A Shining Success! (25:17)
For Chase, their company IQuity has been a great success. There have been many small successes along the way that helped them get funding, and now the project has really taken off. He is proud of the science, the potential impact, and the people who are working hard to make it all possible. Chase really started to believe in the project when they were able to successfully predict, based on initial blood samples taken in the clinic, which patients would go on to develop multiple sclerosis. At this point, he knew the importance of the technology and knew it could really change people’s lives.
Most Treasured Travel (28:23)
Last fall, Chase presented their findings in London at the European Committee for Treatment and Research in Multiple Sclerosis (ECTRIMS) conference. This is a major conference in the field of multiple sclerosis research, and it brings together a great mix of clinicians, researchers, data scientists, and others. Chase was talked to scientists and medical professionals from all over the world, and through conversations and their feedback, he was able to think about his work in new and constructive ways. He is hoping to return to the city soon for more exploring and sightseeing.
Quirky Traditions and Funny Memories (31:14)
For Chase, Tom Aune has been a phenomenal mentor and colleague. Over the years, he has passed on important lessons, sometimes from unexpected sources. For example, there was a magazine article by Charles Nicholson called “What Dogs Know” to which Tom often referred. One piece of wisdom from the dog article came to be known as the “Squirrel Rule” because it said that trying to chase two squirrels into a tree at once is the surest way to lose both. Tom would remind Chase of the “Squirrel Rule” every time he was tempted to simultaneously write two grants. Another rule from the dog article often referred to says that if your job involves swimming in a creek, there is no point in wondering if the water is cold. This comes up whenever Chase complains about things like the challenging funding climate.
Advice For Us All (35:53)
A professor of religion at Sewanee named Jerry Smith introduced Chase to the idea from Sören Kierkegaard that purity of heart is to will one thing. Chase tries to keep this in mind when he wants to tackle 10 or 15 projects at once. It is important to focus on one objective and see it through. In addition, while serving as the Chief of the Fire Department at Sewanee in college, Chase learned from the Head Chief that dealing with people can be done in two ways, similar to the two ways you can hold a bird. You can cradle a bird in your hand or hold it with your hand around its neck. Though it can be tempting in the business world to choose the latter, delicacy is often important for navigating relationships and motivating people to work to advance a single mission.

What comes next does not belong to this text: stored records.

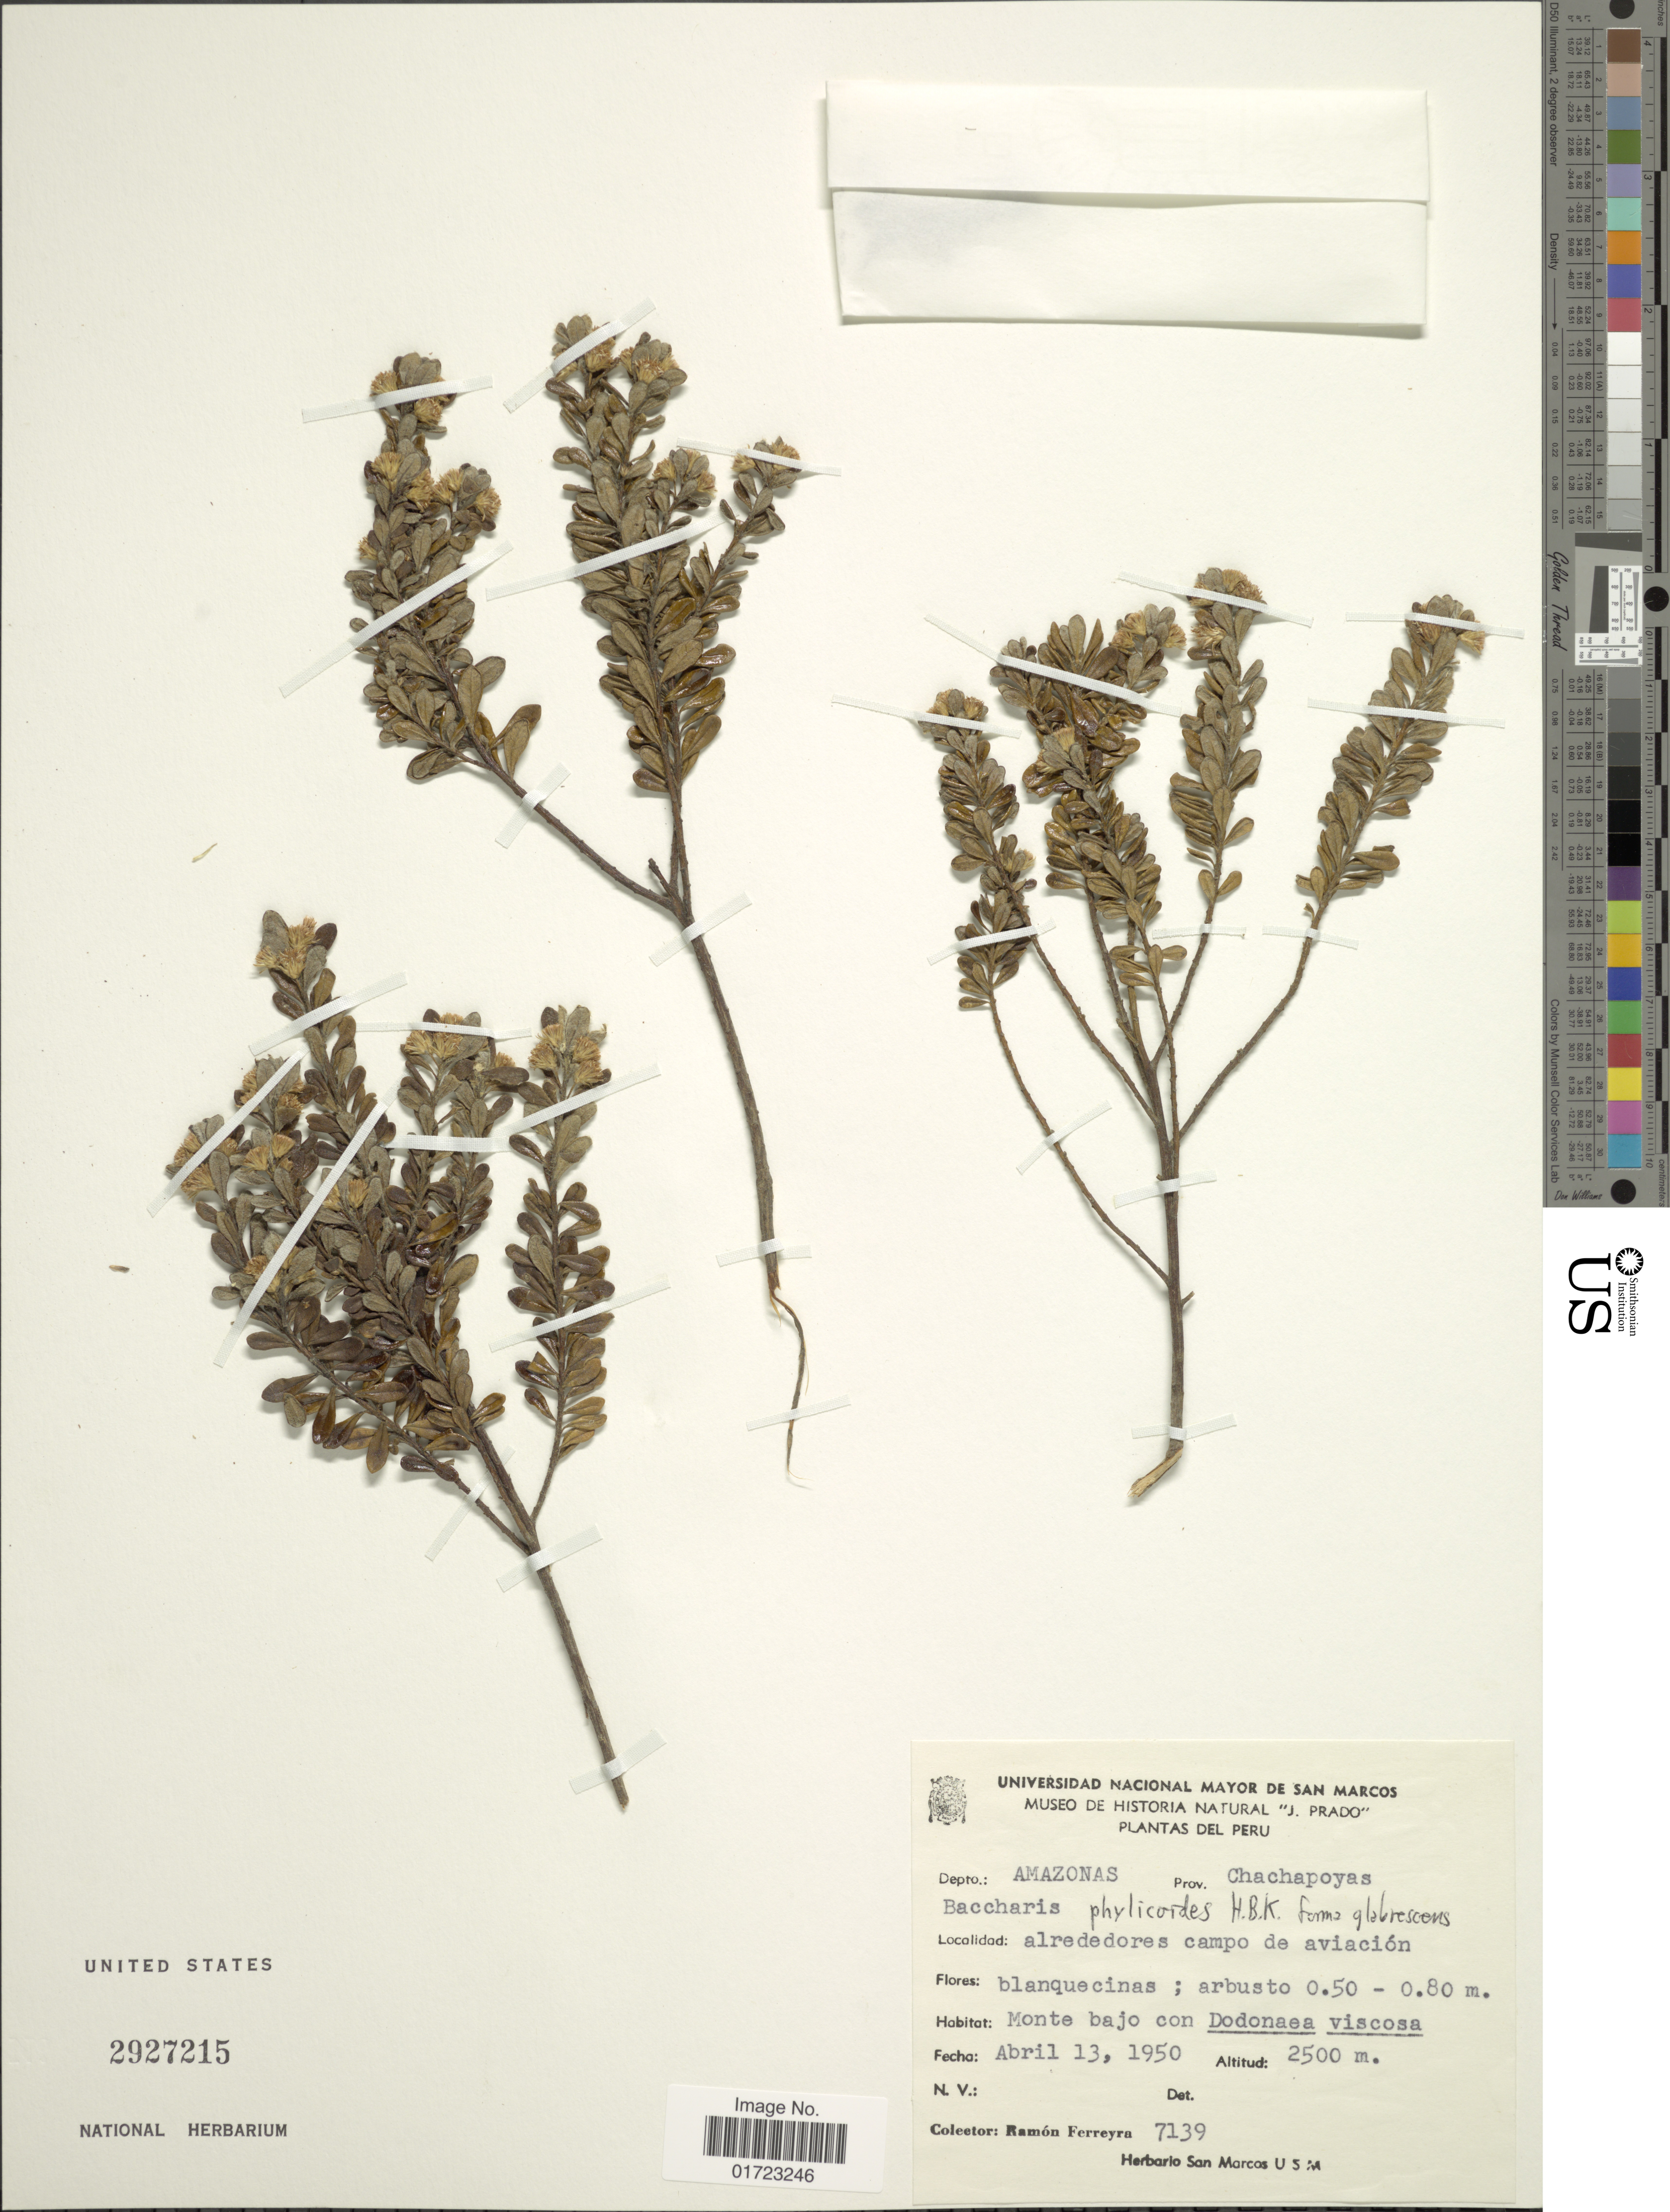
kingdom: Plantae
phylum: Tracheophyta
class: Magnoliopsida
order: Asterales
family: Asteraceae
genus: Baccharis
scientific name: Baccharis phylicoides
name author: Kunth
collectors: R. A. Ferreyra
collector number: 7139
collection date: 1950-04-13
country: Peru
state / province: Amazonas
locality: Depto.: Amazonas, Prov. Chachapoyas, alrededores campo de aviacion.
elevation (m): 2500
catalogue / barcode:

Chase serves as Chief Executive Officer at IQuity, Inc. and oversees all day-to-day aspects of the company, ensuring the vision and mission are realized. Through combined experiences in the laboratory and clinic, Chase is committed to translating basic science discoveries into improved diagnostic strategies for patients with autoimmune conditions. Chase’s published work explores the molecular basis for autoimmune disease and further examines therapeutic targets in the management of these diseases leveraging a diverse set of genomic and biochemical approaches including gene expression and next-generation sequencing technologies. In an ongoing project, Chase and his team are working on developing a blood test to diagnose multiple sclerosis. This diagnostic test would allow diagnosis of the condition sooner, allowing patients to begin their treatments earlier.